If, on the other hand, the bridge is significantly binding on either of the bridge posts, behavior will be erratic (and tone generally suffers because the bridge is prevented from resting as squarely as intended on the wheels).

A narrower flat on the bottom of the bridge would, in my logic, make any tipping-and-won't-tip-back behavior worse. The extreme example which proves that point is the Bigsby Compensated Aluminum bridge, which has a very narrow vee on the bottom. It's been my experience that those bridges rock exactly once - during the first Bigsby dip, forward onto the neck side of the vee - and that's where they stay.

Assuming the stability of the base itself, binding at the nut, Bigsby issues, and post binding are all definitively eliminated - and the Tru-Arc still doesn't return to its home position - it's possible a Tru-Arc with a wider flat on the bottom would improve performance.

I've experimented with such a model, code-name "Bigfoot" (what else?), but it hasn't made a consistent and clear difference in behavior and tone in any of my tests.

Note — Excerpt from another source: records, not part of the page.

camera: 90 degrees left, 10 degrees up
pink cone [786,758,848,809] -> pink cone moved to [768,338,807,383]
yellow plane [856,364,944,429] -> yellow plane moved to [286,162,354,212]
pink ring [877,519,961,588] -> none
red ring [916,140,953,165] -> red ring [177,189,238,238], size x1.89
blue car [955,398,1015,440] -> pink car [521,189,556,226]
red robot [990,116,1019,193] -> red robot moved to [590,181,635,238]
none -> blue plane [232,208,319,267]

You'd be welcome to try one if nothing else avails.

11

Consider the lock tying method of tying your strings:

12

Thanks Tim, I will put my detective hat on and try and figure this out.

13

Consider the lock tying method of tying your strings:

– r0de0

I have locking tuners on the guitar. I’m not sure I’d need to do this.

14

Here is a pic of how I wrap with locking tuners.

15

I’m thinking I just need a bridge that doesn’t rock.

My picking hand is pretty heavy on the bridge. I bang on it pretty hard when I strum and me thinks a bridge that is designed to stay locked in one plane is for me.

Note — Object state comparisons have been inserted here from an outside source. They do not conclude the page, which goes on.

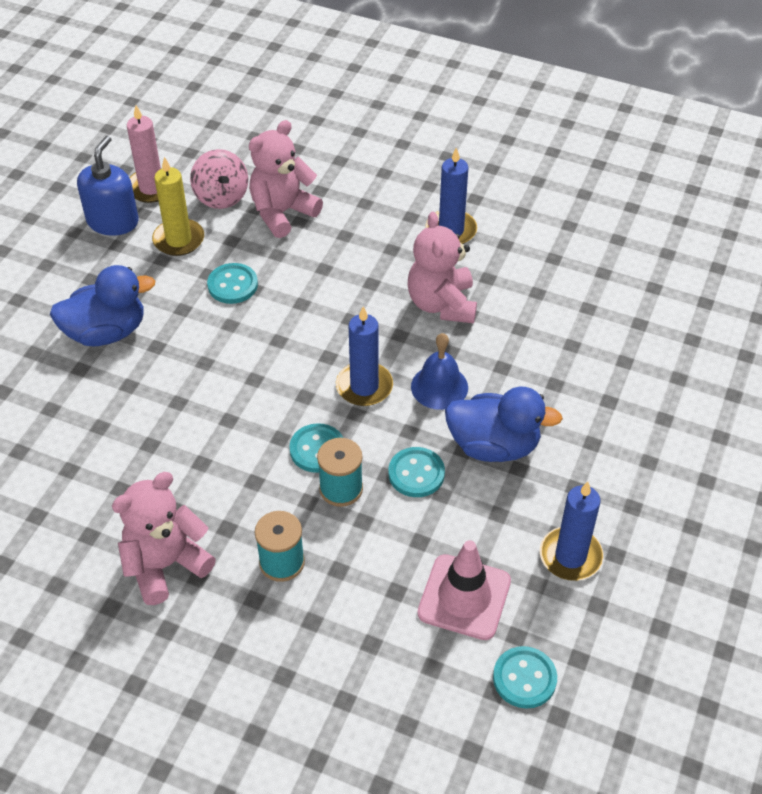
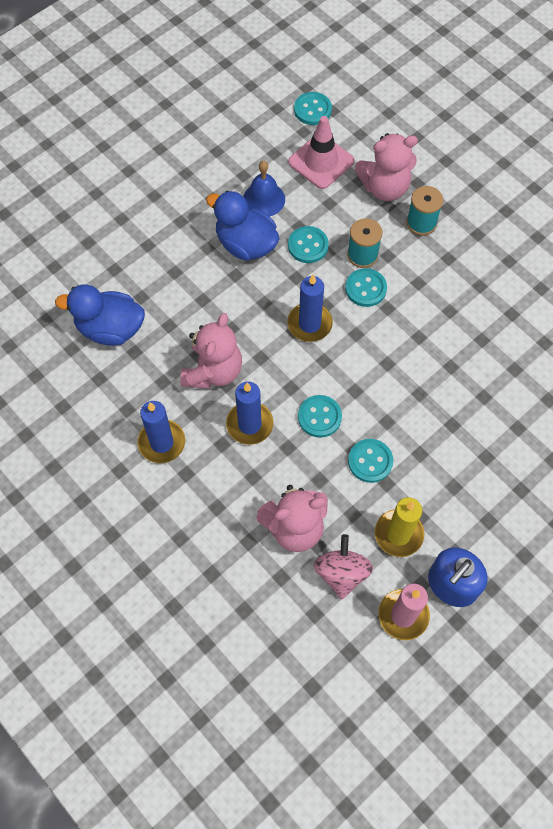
camera: 155 degrees left, 15 degrees up
blue duck [50,265,155,346] -> blue duck moved to [55,284,145,346]
pink teddy bear [112,472,216,605] -> pink teddy bear moved to [355,133,418,201]
blue bell [411,333,468,410] -> blue bell moved to [243,161,285,217]
blue candle [540,481,604,581] -> blue candle moved to [226,382,273,445]
none -> turquoise button [298,395,342,438]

Looking to trade the Serpintune for an Embie.

I have much respect and admiration for Tru- Arc, I’m thinking it’s just not the best design for how I play.

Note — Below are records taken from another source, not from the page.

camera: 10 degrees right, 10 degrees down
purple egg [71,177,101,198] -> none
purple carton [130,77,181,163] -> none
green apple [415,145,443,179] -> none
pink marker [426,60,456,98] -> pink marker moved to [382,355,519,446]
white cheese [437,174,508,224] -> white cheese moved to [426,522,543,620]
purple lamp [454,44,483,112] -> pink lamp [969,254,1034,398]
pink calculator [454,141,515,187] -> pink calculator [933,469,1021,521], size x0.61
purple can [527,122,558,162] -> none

I know Billy Zoom puts The Synchrosonic on everything. I have an Embie on my White Penguin and it’s functional for what I do.

I’d even offer up a little cash with a trade. Not sure if my base is the finest example around, but I can’t find any issue with it.

16

One of the problems I had was that the nut on the Sperzels wasn't tight enough. It was just loose enough to allow the whole tuner to move as I tuned up but over time the body of the tuner would rotate back putting out of tune again.

17

Well, there IS the Rock Steady Serp. All flat on the bottom, no rocking. Probably full credit for your current bridge in exchange.

18

One of the problems I had was that the nut on the Sperzels wasn't tight enough. It was just loose enough to allow the whole tuner to move as I tuned up but over time the body of the tuner would rotate back putting out of tune again.

– Mr Tubs

I've had this issue too. I hate Sperzels. I should have replaced them with the new Schallers (instead of buying Sperzels again)

19

I read through this and I think you're pretty close on it - although I didn't see the question asked, do you have to retune every string?

20

I read through this and I think you're pretty close on it - although I didn't see the question asked, do you have to retune every string?

– Devil's Tool

Yes, it’s most if not all strings that go out of tune.

21

One of the problems I had was that the nut on the Sperzels wasn't tight enough. It was just loose enough to allow the whole tuner to move as I tuned up but over time the body of the tuner would rotate back putting out of tune again.

– Mr Tubs

Hmm, how do you diagnose this? Is it something that’s visibly obvious? What do I look for? Thanks....

22

I held the tuner key and tried to move it back and forth and could see a subtle amount of movement also when I tightened the nut I was surprised that it was only finger tight.

23

Tuners seem to be tight against The headstock

24

Tuners seem to be tight against The headstock

– Hipbone

Well at least that eliminates that option, best of luck.

25

It's the nut...get a tiny file & open the slots up. FWIW, I'm using .0095" strings and I have no tuning problems.